Step-by-step explanation:
b. The probability, P(A), of rolling either a three or four on the first roll and an even number on the second roll can be found by multiplying the individual probabilities. The probability of rolling a three or four is 2/6 = 1/3, and the probability of rolling an even number is 3/6 = 1/2. Therefore, P(A) = (1/3)*(1/2) = 1/6.
c. The probability, P(B), of the sum of two rolls being at most seven can be found by counting the favorable outcomes and dividing by the total number of possible outcomes. The favorable outcomes are {(1,1), (1,2), (1,3), (1,4), (1,5), (2,1), (2,2), (2,3), (2,4), (3,1), (3,2), (3,3), (4,1), (4,2), (5,1)}, which is 15 outcomes. The total number of possible outcomes is 6*6 = 36. Therefore, P(B) = 15/36 = 5/12.

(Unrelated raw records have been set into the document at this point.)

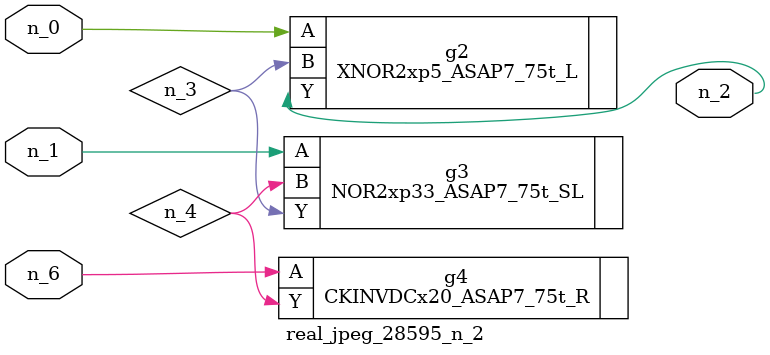
<source format=v>
module real_jpeg_28595_n_2 (n_6, n_1, n_0, n_2);

input n_6;
input n_1;
input n_0;

output n_2;

wire n_4;
wire n_3;

XNOR2xp5_ASAP7_75t_L g2 ( 
.A(n_0),
.B(n_3),
.Y(n_2)
);

NOR2xp33_ASAP7_75t_SL g3 ( 
.A(n_1),
.B(n_4),
.Y(n_3)
);

CKINVDCx20_ASAP7_75t_R g4 ( 
.A(n_6),
.Y(n_4)
);


endmodule
</source>
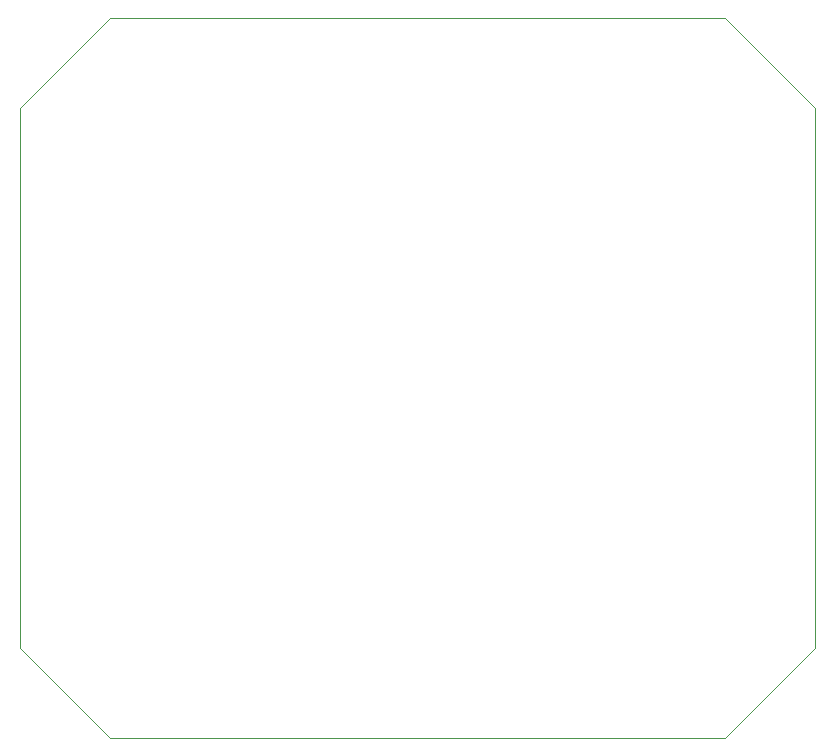
<source format=gbr>
%TF.GenerationSoftware,KiCad,Pcbnew,9.0.6*%
%TF.CreationDate,2026-02-26T15:07:22-08:00*%
%TF.ProjectId,mic_preamp_v1,6d69635f-7072-4656-916d-705f76312e6b,rev?*%
%TF.SameCoordinates,Original*%
%TF.FileFunction,Profile,NP*%
%FSLAX46Y46*%
G04 Gerber Fmt 4.6, Leading zero omitted, Abs format (unit mm)*
G04 Created by KiCad (PCBNEW 9.0.6) date 2026-02-26 15:07:22*
%MOMM*%
%LPD*%
G01*
G04 APERTURE LIST*
%TA.AperFunction,Profile*%
%ADD10C,0.050000*%
%TD*%
G04 APERTURE END LIST*
D10*
X130048000Y-66040000D02*
X122428000Y-73660000D01*
X189738000Y-89154000D02*
X189738000Y-73660000D01*
X122428000Y-104394000D02*
X122428000Y-119380000D01*
X182118000Y-66040000D02*
X189738000Y-73660000D01*
X189738000Y-103124000D02*
X189738000Y-119380000D01*
X182118000Y-127000000D02*
X130048000Y-127000000D01*
X130048000Y-127000000D02*
X122428000Y-119380000D01*
X130048000Y-66040000D02*
X182118000Y-66040000D01*
X122428000Y-88646000D02*
X122428000Y-73660000D01*
X182118000Y-126999727D02*
X189738000Y-119380000D01*
%TO.C,J3*%
X122428000Y-88646000D02*
X122428000Y-104394000D01*
%TO.C,J1*%
X189738000Y-103124000D02*
X189738000Y-89154000D01*
%TD*%
M02*

</source>
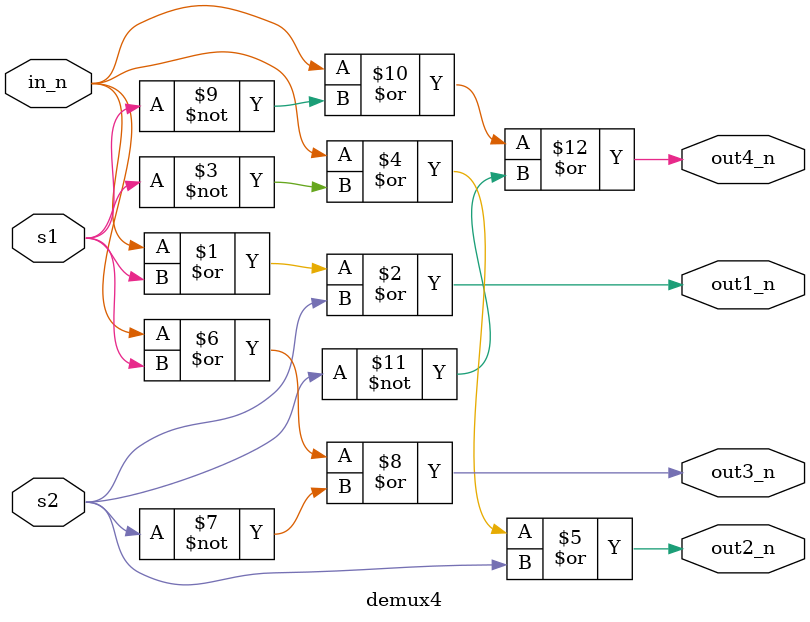
<source format=sv>
`ifndef __DEMUX4_SV__
`define __DEMUX4_SV__

/*
 * 1:4 DEMUX
 */
module demux4 #(
    parameter BITS = 1
) (
    input [BITS-1:0] in_n, // Input (active low)
    input [BITS-1:0] s1, // Select 1
    input [BITS-1:0] s2, // Select 2
    output [BITS-1:0] out1_n, // Output 1 (active low)
    output [BITS-1:0] out2_n, // Output 2 (active low)
    output [BITS-1:0] out3_n, // Output 3 (active low)
    output [BITS-1:0] out4_n // Output 4 (active low)
);

    assign out1_n = in_n | s1 | s2;
    assign out2_n = in_n | ~s1 | s2;
    assign out3_n = in_n | s1 | ~s2;
    assign out4_n = in_n | ~s1 | ~s2;

`ifdef FORMAL
    /* Validate logic */
    always_comb begin
        if (in_n) begin
            assert(out1_n);
            assert(out2_n);
            assert(out3_n);
            assert(out4_n);
        end else if (~s1 & ~s2) begin
            assert(~out1_n);
            assert(out2_n);
            assert(out3_n);
            assert(out4_n);
        end else if (s1 & ~s2) begin
            assert(out1_n);
            assert(~out2_n);
            assert(out3_n);
            assert(out4_n);
        end else if (~s1 & s2) begin
            assert(out1_n);
            assert(out2_n);
            assert(~out3_n);
            assert(out4_n);
        end else if (s1 & s2) begin
            assert(out1_n);
            assert(out2_n);
            assert(out3_n);
            assert(~out4_n);
        end
    end
`endif

endmodule

`endif

</source>
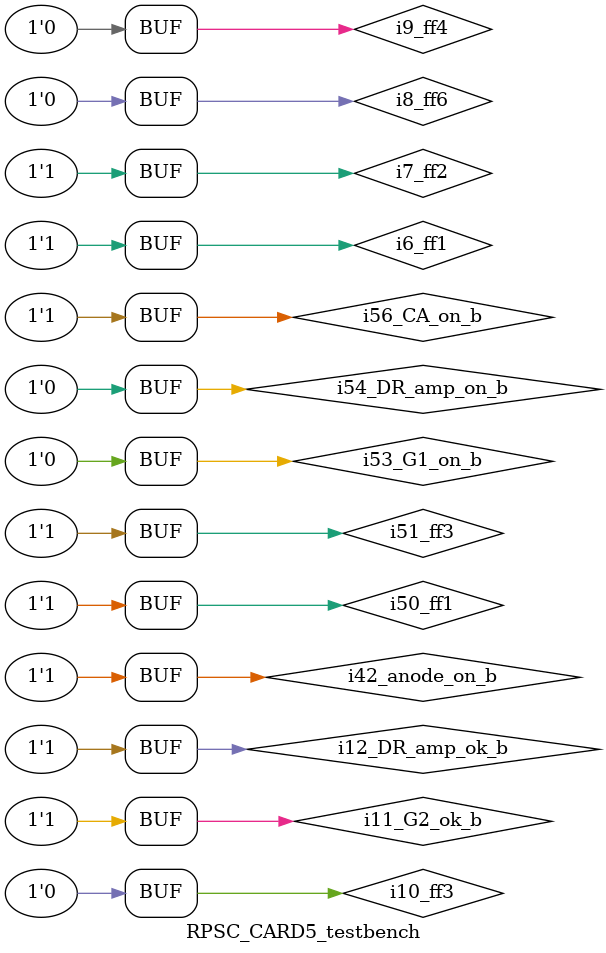
<source format=sv>
`timescale 1ns/10ps

module RPSC_CARD5 (i11_G2_ok_b, i12_DR_amp_ok_b, i10_ff3, i9_ff4, i8_ff6, i7_ff2, i6_ff1, 
                     i50_ff1, i51_ff3, i53_G1_on_b, i54_DR_amp_on_b, i56_CA_on_b, i42_anode_on_b,
			o16_RF_perm_b, o14_RF_perm_b_38in, o13_alarm_b, o47_RF_red_b_27in, o59_RF_red_b) ;
	input logic i11_G2_ok_b, i12_DR_amp_ok_b, i10_ff3, i9_ff4, i8_ff6,i7_ff2, i6_ff1;
					
	input logic i50_ff1, i51_ff3, i53_G1_on_b, i54_DR_amp_on_b, i56_CA_on_b, i42_anode_on_b;
					
	output logic o16_RF_perm_b, o14_RF_perm_b_38in,o13_alarm_b, o47_RF_red_b_27in, o59_RF_red_b;
	
	logic RF_perm_b_inv;
	logic ff_or_out2, nor_out;
	
	//Circuit 1 
	assign o13_alarm_b = (i10_ff3 | i9_ff4 | i8_ff6 | i7_ff2 | i6_ff1);
	assign o16_RF_perm_b = (i11_G2_ok_b | i12_DR_amp_ok_b | o13_alarm_b);
	assign RF_perm_b_inv = ~o16_RF_perm_b;
	assign o14_RF_perm_b_38in = ~RF_perm_b_inv;
	
	//Circuit 2
	assign ff_or_out2 = i50_ff1 | i51_ff3;
	assign nor_out = ~(ff_or_out2 | i53_G1_on_b | i54_DR_amp_on_b | i56_CA_on_b);
	assign o59_RF_red_b = ~(nor_out & i42_anode_on_b);
							
	assign o47_RF_red_b_27in = o59_RF_red_b;
	
endmodule

module RPSC_CARD5_testbench(); 
  
  logic i11_G2_ok_b, i12_DR_amp_ok_b, i10_ff3, i9_ff4, i8_ff6, i7_ff2, i6_ff1;
  logic i50_ff1, i51_ff3, i53_G1_on_b, i54_DR_amp_on_b, i56_CA_on_b, i42_anode_on_b;
  logic o16_RF_perm_b, o14_RF_perm_b_38in, o13_alarm_b, o47_RF_red_b_27in, o59_RF_red_b; 
	  
  RPSC_CARD5 dut (i11_G2_ok_b, i12_DR_amp_ok_b, i10_ff3, i9_ff4, i8_ff6, i7_ff2, i6_ff1, 
                  i50_ff1, i51_ff3, i53_G1_on_b, i54_DR_amp_on_b, i56_CA_on_b, i42_anode_on_b,
		  o16_RF_perm_b, o14_RF_perm_b_38in, o13_alarm_b, o47_RF_red_b_27in, o59_RF_red_b) ;   
   
  initial begin   
   
    i11_G2_ok_b=0; i12_DR_amp_ok_b=0; i10_ff3=0; i9_ff4=0; i8_ff6=0; i7_ff2=0; i6_ff1=0; 
    i50_ff1=0; i51_ff3=0; i53_G1_on_b=0; i54_DR_amp_on_b=0; i56_CA_on_b=0; i42_anode_on_b=0; #10;
    
    i11_G2_ok_b=0; i12_DR_amp_ok_b=1; i10_ff3=0; i9_ff4=0; i8_ff6=0; i7_ff2=0; i6_ff1=1; 
    i50_ff1=0; i51_ff3=1; i53_G1_on_b=0; i54_DR_amp_on_b=0; i56_CA_on_b=0; i42_anode_on_b=1; #10;
    
    i11_G2_ok_b=1; i12_DR_amp_ok_b=0; i10_ff3=0; i9_ff4=0; i8_ff6=0; i7_ff2=1; i6_ff1=0; 
    i50_ff1=1; i51_ff3=0; i53_G1_on_b=0; i54_DR_amp_on_b=0; i56_CA_on_b=1; i42_anode_on_b=0; #10;
    
    i11_G2_ok_b=1; i12_DR_amp_ok_b=1; i10_ff3=0; i9_ff4=0; i8_ff6=0; i7_ff2=1; i6_ff1=1; 
    i50_ff1=1; i51_ff3=1; i53_G1_on_b=0; i54_DR_amp_on_b=0; i56_CA_on_b=1; i42_anode_on_b=1; #10;
	 
  end   
endmodule 

</source>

d. P(A/B) represents the probability of event A occurring given that event B has occurred. P(A/B) can be found using the formula P(A|B) = P(A and B) / P(B). However, the value of P(A and B) is not given in the question, so we cannot find P(A|B) without additional information.
e. To determine if events A and B are mutually exclusive, we need to check if their intersection is empty. From the given information, we do not know the values of P(A and B) and P(A) or P(B), so we cannot determine if they are mutually exclusive.
f. To determine if events A and B are independent, we need to check if the probability of one event is affected by the occurrence of the other event. From the given information, we do not have the required probabilities to determine if events A and B are independent.